● Excerpted text
— Start —
Montello is a census-designated place (CDP) in Elko County, Nevada, United States. It is home to Montello Elementary School, which is part of the Elko County School District. As of the 2020 census, Montello had a population of 66.

Montello is part of the Elko Micropolitan Statistical Area.
==History==
The first permanent settlement at Montello was made in 1869. The town of Montello was established in 1904 as a "division point" (operations base) for the Southern Pacific Railroad. Montello's development was prompted by the construction of the Lucin Cutoff across the Great Salt Lake in Utah, a line that bypassed the area's former division point town of Terrace, Utah. Many of the original houses in Montello were moved there from Terrace and nearby Kelton, Utah. Montello was originally named "Bauvard", and received its current name in 1912. The word Montello is Italian for "little mountain" and was probably given by one of the early Italian settlers.

Montello was at its peak in the 1910s and early 1920s, with a population of perhaps 800. While the town's economic life was dominated by the railroad, it also served as a community center for local ranchers and as a supply point for the nearby mining camp of Delano. Montello began declining in the late 1920s, however; railroad employment began to lessen and a 1925 fire devastated the town's business district. The primary factor in Montello's decline, though, was the railroad's shift from steam to diesel locomotives, which took place in the 1940s and early 1950s. This rendered the servicing facilities at Montello obsolete, and they were removed by the Southern Pacific in the 1950s.
— End —
● Problem set
[A] Answer these using the Montello passage:
(i) What was Montello's population in the 2020 census?
(ii) What was the town originally named?
(iii) In what year did a fire devastate the town's business district?
[B] Print everything in the Montello passage from "Montello is a" down to "population of 66.".
Rely only on the Montello passage for what comes next.

● Entries
— Start —
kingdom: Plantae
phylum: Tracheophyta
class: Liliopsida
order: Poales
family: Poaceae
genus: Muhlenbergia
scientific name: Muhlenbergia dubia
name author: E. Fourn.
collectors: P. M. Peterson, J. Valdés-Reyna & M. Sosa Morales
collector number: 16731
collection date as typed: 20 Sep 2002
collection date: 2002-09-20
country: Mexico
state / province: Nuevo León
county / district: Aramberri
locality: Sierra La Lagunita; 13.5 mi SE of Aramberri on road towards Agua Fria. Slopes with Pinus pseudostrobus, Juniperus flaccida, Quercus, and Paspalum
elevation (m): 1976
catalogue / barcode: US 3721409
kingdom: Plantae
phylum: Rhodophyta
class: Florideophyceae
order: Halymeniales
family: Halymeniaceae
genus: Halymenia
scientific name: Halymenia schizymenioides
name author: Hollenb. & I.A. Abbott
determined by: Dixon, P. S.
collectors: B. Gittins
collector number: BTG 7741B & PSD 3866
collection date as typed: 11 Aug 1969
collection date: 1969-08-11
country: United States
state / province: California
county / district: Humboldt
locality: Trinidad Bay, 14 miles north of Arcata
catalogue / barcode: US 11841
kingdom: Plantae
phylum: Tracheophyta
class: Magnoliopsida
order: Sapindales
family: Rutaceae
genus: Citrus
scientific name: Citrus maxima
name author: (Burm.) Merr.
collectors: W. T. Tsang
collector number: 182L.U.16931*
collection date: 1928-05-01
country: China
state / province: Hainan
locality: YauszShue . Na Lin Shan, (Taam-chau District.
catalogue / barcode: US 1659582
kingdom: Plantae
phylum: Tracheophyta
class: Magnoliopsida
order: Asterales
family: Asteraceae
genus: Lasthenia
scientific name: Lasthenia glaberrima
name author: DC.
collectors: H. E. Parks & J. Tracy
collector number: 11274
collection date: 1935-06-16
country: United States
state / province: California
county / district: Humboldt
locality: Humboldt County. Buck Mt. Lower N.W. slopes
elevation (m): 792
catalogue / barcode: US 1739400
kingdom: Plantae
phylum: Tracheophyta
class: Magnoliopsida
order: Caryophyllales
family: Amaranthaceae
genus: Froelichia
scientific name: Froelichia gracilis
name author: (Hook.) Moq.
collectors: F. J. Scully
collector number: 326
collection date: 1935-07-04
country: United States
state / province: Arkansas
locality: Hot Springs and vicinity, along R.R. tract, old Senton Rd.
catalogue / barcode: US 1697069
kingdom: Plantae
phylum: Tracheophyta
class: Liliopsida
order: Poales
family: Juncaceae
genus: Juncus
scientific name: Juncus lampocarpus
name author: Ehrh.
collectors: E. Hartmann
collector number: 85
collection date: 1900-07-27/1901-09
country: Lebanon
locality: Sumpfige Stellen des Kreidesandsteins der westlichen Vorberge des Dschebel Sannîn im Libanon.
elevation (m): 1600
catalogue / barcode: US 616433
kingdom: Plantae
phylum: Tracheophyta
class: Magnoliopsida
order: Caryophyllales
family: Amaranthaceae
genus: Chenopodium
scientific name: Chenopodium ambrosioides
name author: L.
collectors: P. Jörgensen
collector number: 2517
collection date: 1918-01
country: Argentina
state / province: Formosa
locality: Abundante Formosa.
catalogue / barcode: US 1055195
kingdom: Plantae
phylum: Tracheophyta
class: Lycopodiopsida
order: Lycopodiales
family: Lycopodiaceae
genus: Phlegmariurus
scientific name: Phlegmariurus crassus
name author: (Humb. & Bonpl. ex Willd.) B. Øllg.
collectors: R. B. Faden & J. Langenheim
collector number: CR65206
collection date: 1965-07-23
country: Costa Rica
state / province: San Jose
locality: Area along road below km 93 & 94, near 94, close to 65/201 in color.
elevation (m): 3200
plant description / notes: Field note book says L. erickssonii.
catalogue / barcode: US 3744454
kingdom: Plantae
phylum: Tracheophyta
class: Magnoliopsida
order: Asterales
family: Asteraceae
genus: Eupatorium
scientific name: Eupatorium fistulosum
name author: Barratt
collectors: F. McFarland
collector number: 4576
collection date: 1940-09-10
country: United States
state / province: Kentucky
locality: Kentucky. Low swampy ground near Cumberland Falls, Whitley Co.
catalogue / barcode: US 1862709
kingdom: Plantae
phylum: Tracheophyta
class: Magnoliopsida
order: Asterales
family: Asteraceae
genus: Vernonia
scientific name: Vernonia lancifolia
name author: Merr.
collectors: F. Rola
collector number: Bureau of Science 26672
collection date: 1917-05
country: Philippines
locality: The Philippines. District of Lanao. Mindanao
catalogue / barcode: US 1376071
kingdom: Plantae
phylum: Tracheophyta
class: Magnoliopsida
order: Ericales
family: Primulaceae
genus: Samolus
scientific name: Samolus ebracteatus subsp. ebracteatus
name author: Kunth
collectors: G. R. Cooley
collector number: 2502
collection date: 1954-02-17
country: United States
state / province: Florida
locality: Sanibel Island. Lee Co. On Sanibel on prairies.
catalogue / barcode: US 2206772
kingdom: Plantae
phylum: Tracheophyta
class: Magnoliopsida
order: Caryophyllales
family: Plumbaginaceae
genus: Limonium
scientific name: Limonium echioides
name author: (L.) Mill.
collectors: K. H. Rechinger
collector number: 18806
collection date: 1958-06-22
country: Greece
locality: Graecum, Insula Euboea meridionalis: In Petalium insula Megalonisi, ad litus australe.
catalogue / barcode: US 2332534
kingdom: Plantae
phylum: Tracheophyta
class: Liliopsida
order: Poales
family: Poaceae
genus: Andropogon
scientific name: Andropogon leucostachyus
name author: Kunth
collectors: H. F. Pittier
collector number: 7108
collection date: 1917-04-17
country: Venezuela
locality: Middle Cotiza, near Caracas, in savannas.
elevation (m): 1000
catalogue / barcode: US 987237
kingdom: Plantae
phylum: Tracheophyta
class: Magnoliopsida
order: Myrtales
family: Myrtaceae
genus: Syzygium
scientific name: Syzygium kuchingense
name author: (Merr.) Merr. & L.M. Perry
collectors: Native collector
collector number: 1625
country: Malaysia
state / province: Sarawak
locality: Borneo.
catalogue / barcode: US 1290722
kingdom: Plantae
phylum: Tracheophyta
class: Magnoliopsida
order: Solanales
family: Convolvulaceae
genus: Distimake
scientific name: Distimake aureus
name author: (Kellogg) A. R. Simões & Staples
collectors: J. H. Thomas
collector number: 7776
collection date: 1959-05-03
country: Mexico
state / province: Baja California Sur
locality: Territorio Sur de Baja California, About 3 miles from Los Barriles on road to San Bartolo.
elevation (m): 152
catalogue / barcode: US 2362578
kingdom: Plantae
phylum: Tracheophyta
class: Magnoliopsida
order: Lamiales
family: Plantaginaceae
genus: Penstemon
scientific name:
— End —
● Solutions
[A]
(i) 66
(ii) "Bauvard"
(iii) 1925

[B]
Montello is a census-designated place (CDP) in Elko County, Nevada, United States. It is home to Montello Elementary School, which is part of the Elko County School District. As of the 2020 census, Montello had a population of 66.